Had the convention, under all these impressions, and in the midst of all
these considerations, instead of exercising a manly confidence in their
country, by whose confidence they had been so peculiarly distinguished,
and of pointing out a system capable, in their judgment, of securing
its happiness, taken the cold and sullen resolution of disappointing
its ardent hopes, of sacrificing substance to forms, of committing the
dearest interests of their country to the uncertainties of delay and
the hazard of events, let me ask the man who can raise his mind to one
elevated conception, who can awaken in his bosom one patriotic emotion,
what judgment ought to have been pronounced by the impartial world, by
the friends of mankind, by every virtuous citizen, on the conduct and
character of this assembly?
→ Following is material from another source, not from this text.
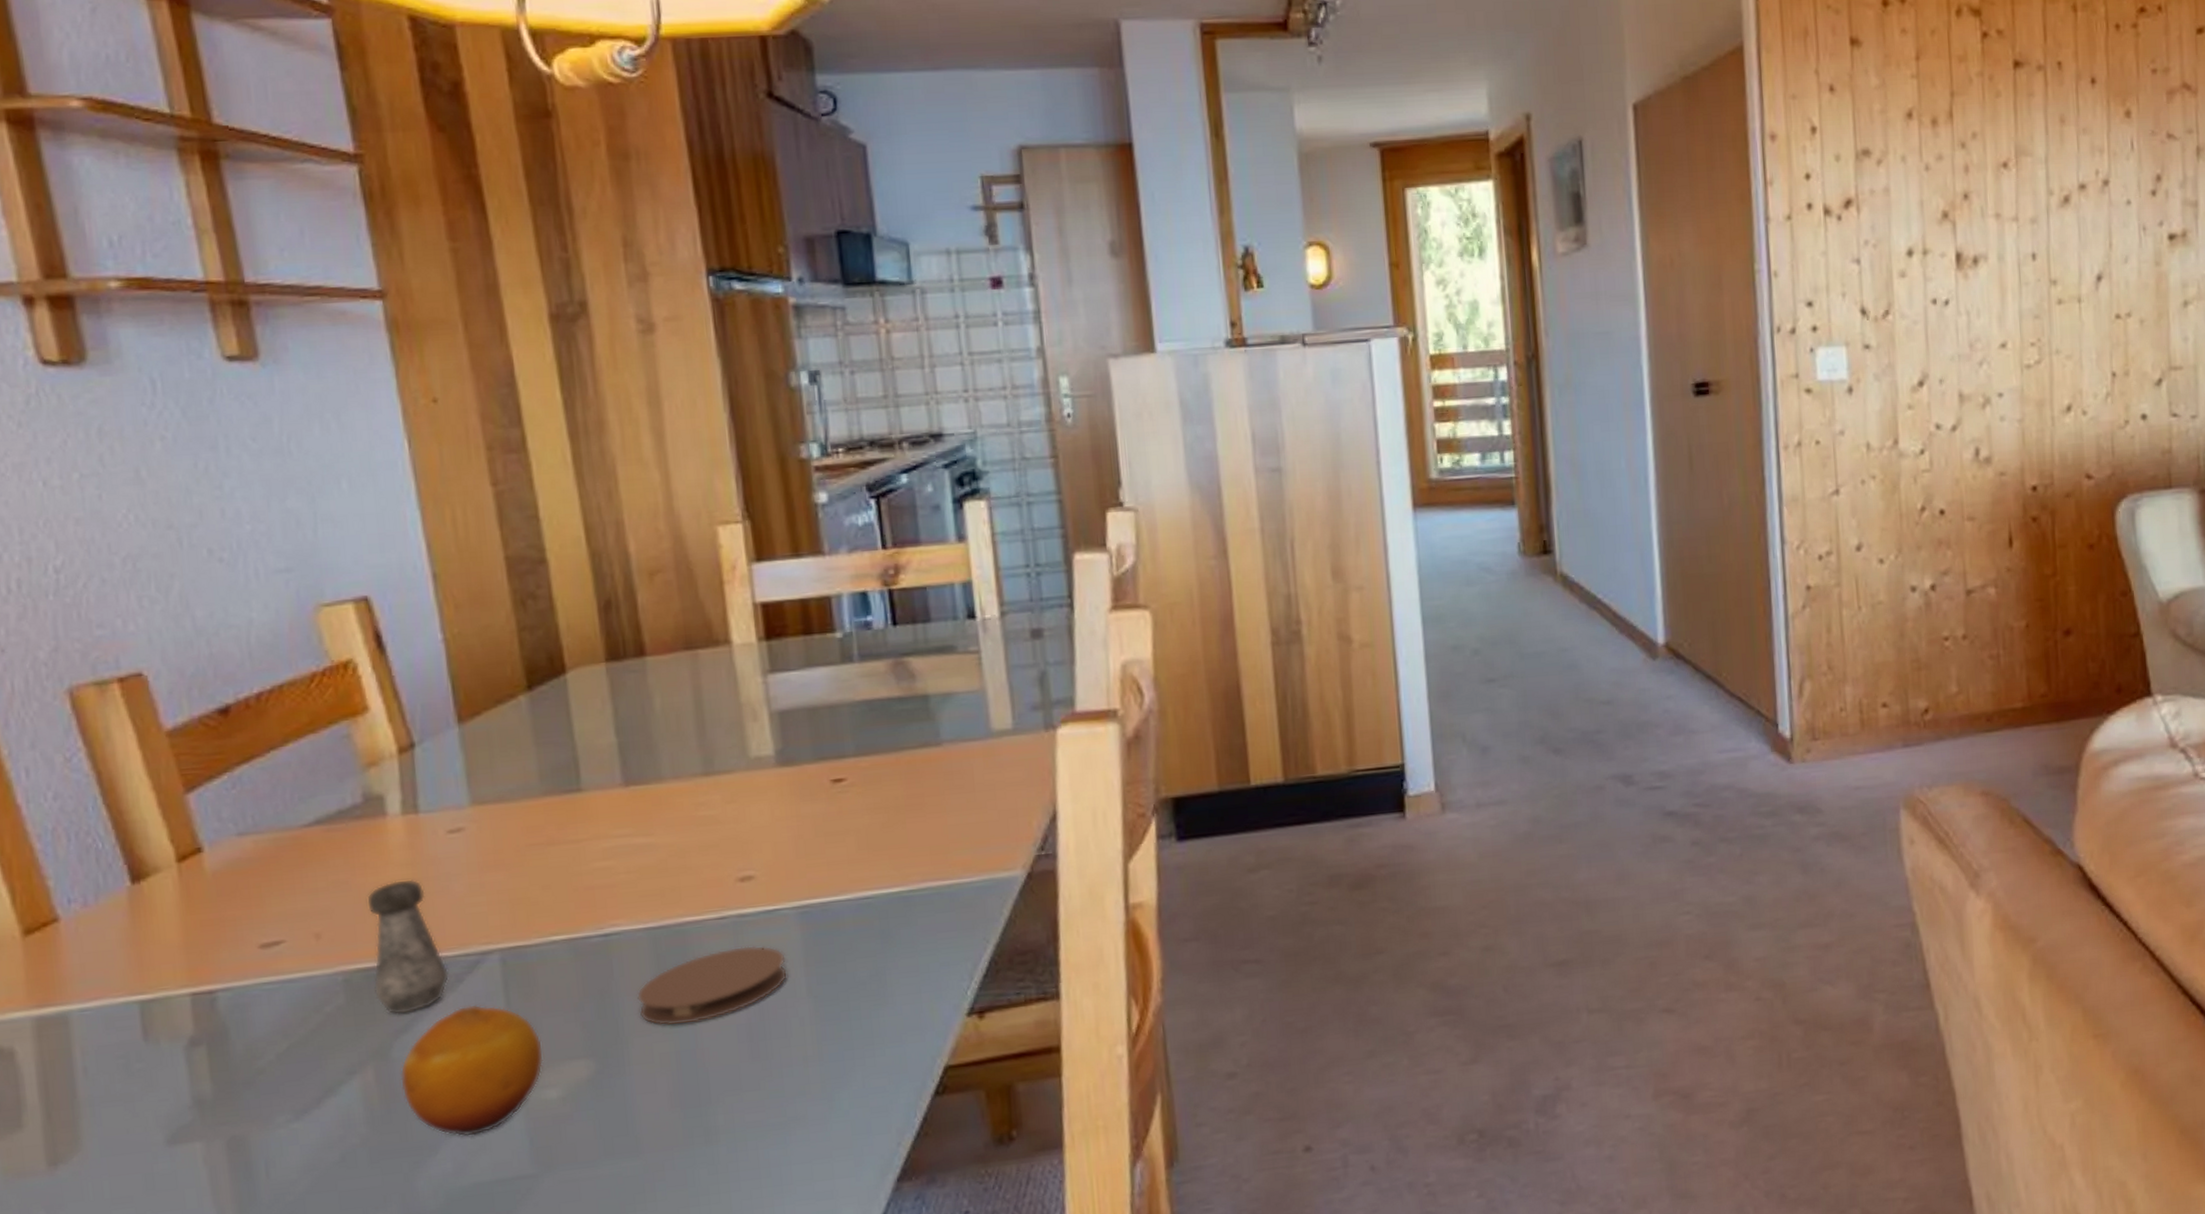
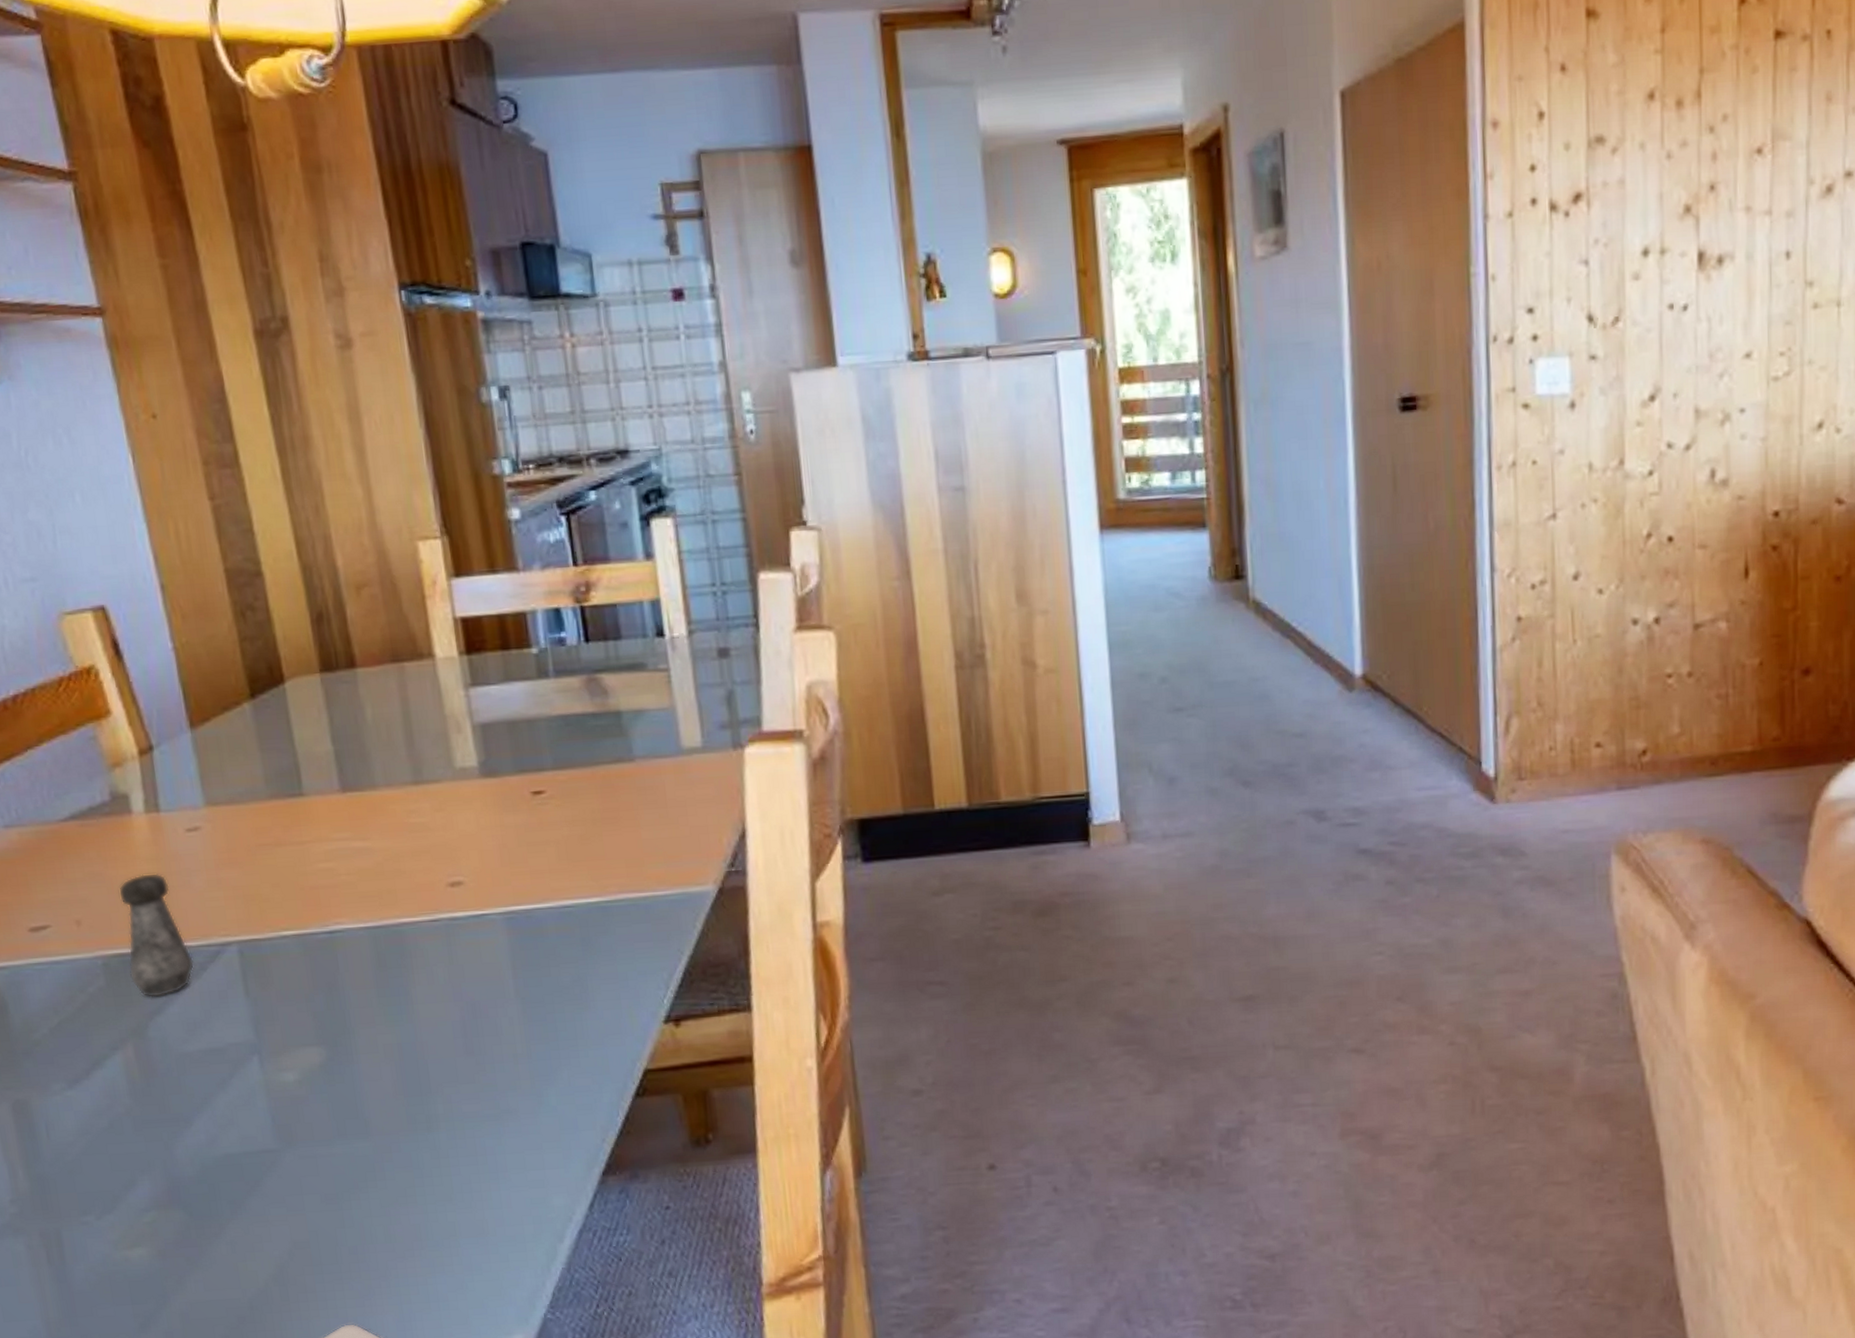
fruit: present [400,1004,544,1137] -> none [156,991,281,1112]
coaster: present [636,945,788,1026] -> none [360,947,497,1020]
Or if there be a man whose propensity to
condemn is susceptible of no control, let me then ask what sentence he
has in reserve for the twelve States who USURPED THE POWER of
sending deputies to the convention, a body utterly unknown to their
constitutions; for Congress, who recommended the appointment of this
body, equally unknown to the Confederation; and for the State of New
York, in particular, which first urged and then complied with this
unauthorized interposition?
But that the objectors may be disarmed of every pretext, it shall be
granted for a moment that the convention were neither authorized
by their commission, nor justified by circumstances in proposing a
Constitution for their country: does it follow that the Constitution
ought, for that reason alone, to be rejected? If, according to the noble
precept, it be lawful to accept good advice even from an enemy, shall we
set the ignoble example of refusing such advice even when it is offered
by our friends? The prudent inquiry, in all cases, ought surely to be,
not so much FROM WHOM the advice comes, as whether the advice be GOOD.
The sum of what has been here advanced and proved is, that the charge
against the convention of exceeding their powers, except in one instance
little urged by the objectors, has no foundation to support it; that
if they had exceeded their powers, they were not only warranted,
but required, as the confidential servants of their country, by the
circumstances in which they were placed, to exercise the liberty which
they assume; and that finally, if they had violated both their
powers and their obligations, in proposing a Constitution, this ought
nevertheless to be embraced, if it be calculated to accomplish the views
and happiness of the people of America. How far this character is due to
the Constitution, is the subject under investigation.